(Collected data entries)
##########

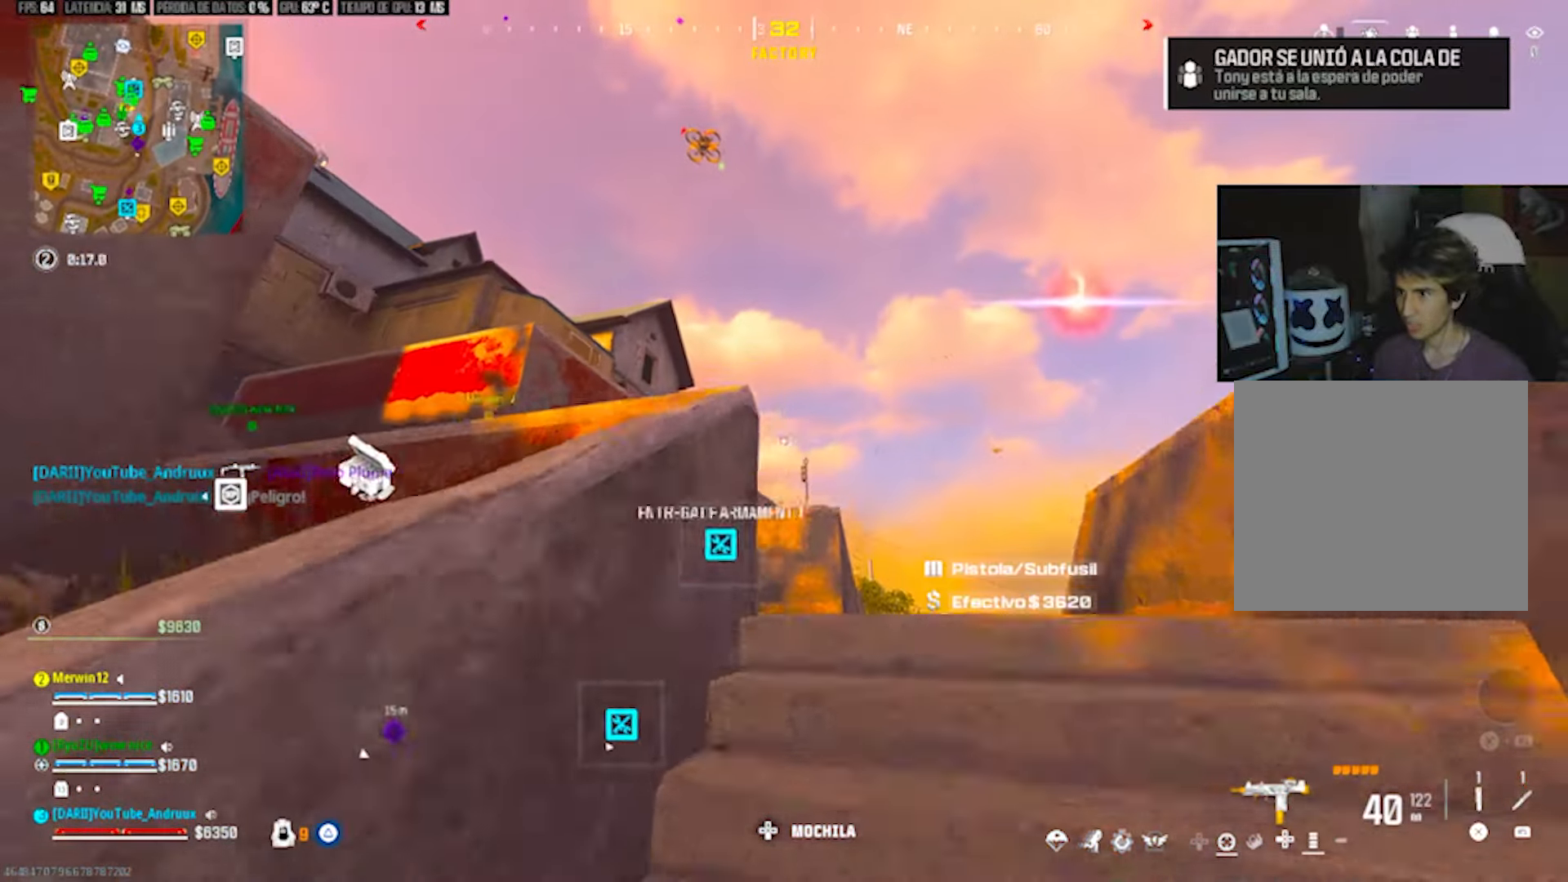
{"buttons": [], "left_stick": "up-left", "right_stick": "left", "events": [[50, "L3", "down"], [117, "TRIANGLE", "down"], [117, "left_stick", "up"], [183, "L3", "up"], [183, "TRIANGLE", "up"], [183, "right_stick", "left"], [450, "left_stick", "up-left"]]}
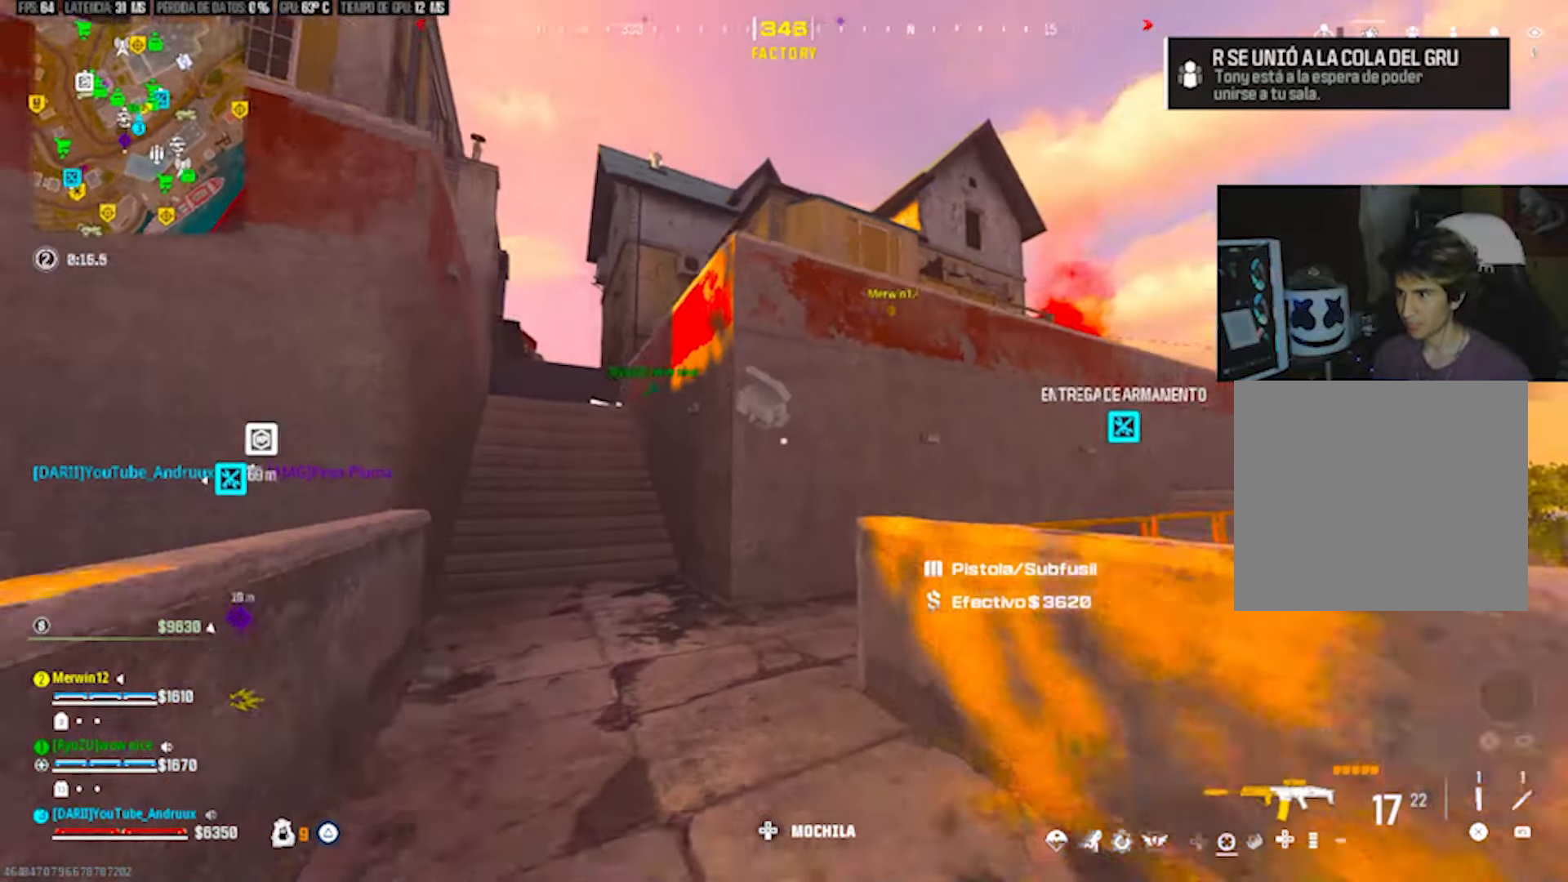
{"buttons": ["L3"], "left_stick": "up-left", "right_stick": "left", "events": [[83, "R3", "down"], [117, "right_stick", "center"], [183, "R3", "up"], [250, "SQUARE", "down"], [317, "L1", "down"], [317, "SQUARE", "up"], [383, "L1", "up"], [383, "right_stick", "left"], [483, "L3", "down"]]}
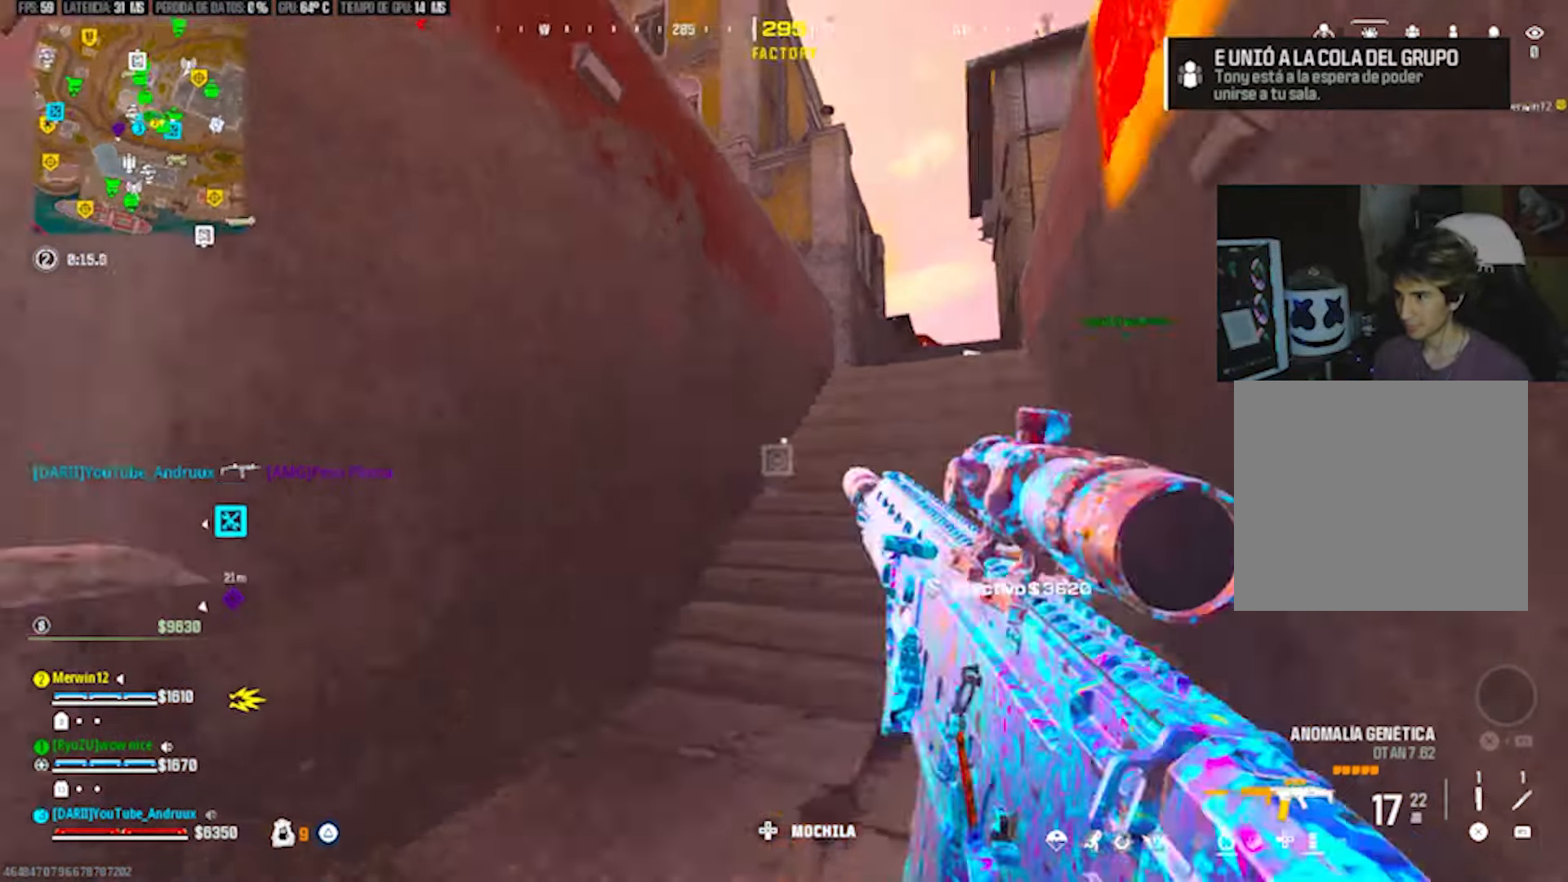
{"buttons": [], "left_stick": "up", "right_stick": "center", "events": [[17, "right_stick", "center"], [50, "L3", "up"], [83, "right_stick", "right"], [117, "left_stick", "up"], [250, "L1", "down"], [250, "right_stick", "center"], [383, "L1", "up"], [417, "L3", "down"], [483, "L3", "up"]]}
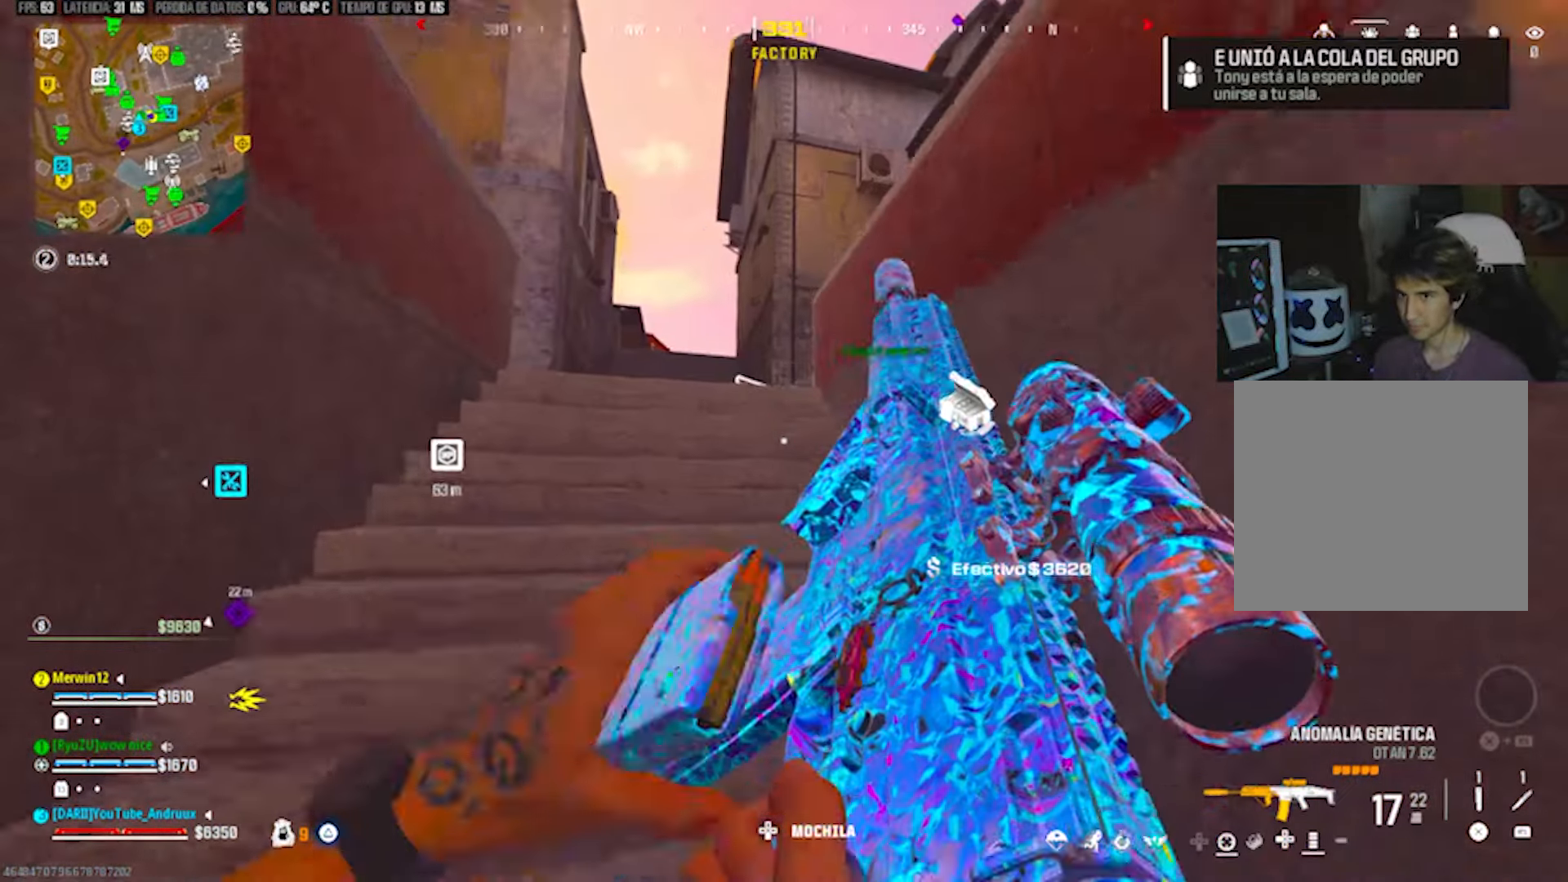
{"buttons": [], "left_stick": "up", "right_stick": "center", "events": [[17, "right_stick", "right"], [83, "right_stick", "center"], [117, "R3", "down"], [233, "R3", "up"], [300, "R3", "down"], [367, "L1", "down"], [367, "R3", "up"], [467, "L1", "up"]]}
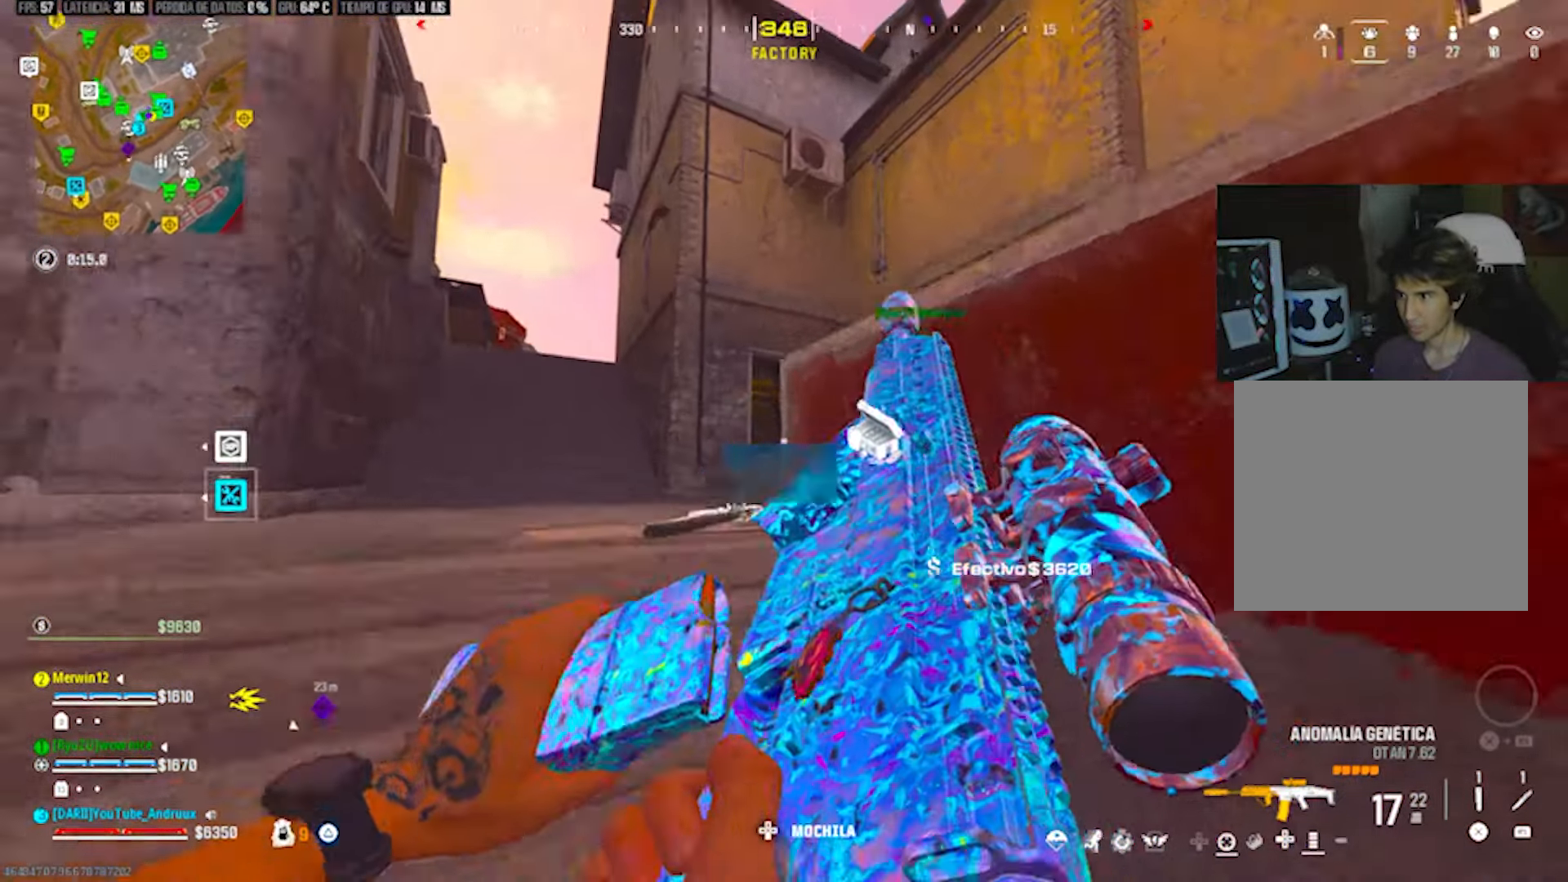
{"buttons": ["TRIANGLE"], "left_stick": "up", "right_stick": "down-right", "events": [[33, "left_stick", "up-left"], [67, "L3", "down"], [67, "right_stick", "down-left"], [133, "L3", "up"], [133, "right_stick", "center"], [233, "L3", "down"], [300, "L3", "up"], [333, "right_stick", "down-left"], [367, "L3", "down"], [433, "right_stick", "center"], [467, "TRIANGLE", "down"], [500, "L3", "up"], [500, "left_stick", "up"], [500, "right_stick", "down-right"]]}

##########

### Work to be completed
Leave out the images and repeat the rest of the data word for word.

### Response to this task
{"buttons": [], "left_stick": "up-left", "right_stick": "left", "events": [[50, "L3", "down"], [117, "TRIANGLE", "down"], [117, "left_stick", "up"], [183, "L3", "up"], [183, "TRIANGLE", "up"], [183, "right_stick", "left"], [450, "left_stick", "up-left"]]}
{"buttons": ["L3"], "left_stick": "up-left", "right_stick": "left", "events": [[83, "R3", "down"], [117, "right_stick", "center"], [183, "R3", "up"], [250, "SQUARE", "down"], [317, "L1", "down"], [317, "SQUARE", "up"], [383, "L1", "up"], [383, "right_stick", "left"], [483, "L3", "down"]]}
{"buttons": [], "left_stick": "up", "right_stick": "center", "events": [[17, "right_stick", "center"], [50, "L3", "up"], [83, "right_stick", "right"], [117, "left_stick", "up"], [250, "L1", "down"], [250, "right_stick", "center"], [383, "L1", "up"], [417, "L3", "down"], [483, "L3", "up"]]}
{"buttons": [], "left_stick": "up", "right_stick": "center", "events": [[17, "right_stick", "right"], [83, "right_stick", "center"], [117, "R3", "down"], [233, "R3", "up"], [300, "R3", "down"], [367, "L1", "down"], [367, "R3", "up"], [467, "L1", "up"]]}
{"buttons": ["TRIANGLE"], "left_stick": "up", "right_stick": "down-right", "events": [[33, "left_stick", "up-left"], [67, "L3", "down"], [67, "right_stick", "down-left"], [133, "L3", "up"], [133, "right_stick", "center"], [233, "L3", "down"], [300, "L3", "up"], [333, "right_stick", "down-left"], [367, "L3", "down"], [433, "right_stick", "center"], [467, "TRIANGLE", "down"], [500, "L3", "up"], [500, "left_stick", "up"], [500, "right_stick", "down-right"]]}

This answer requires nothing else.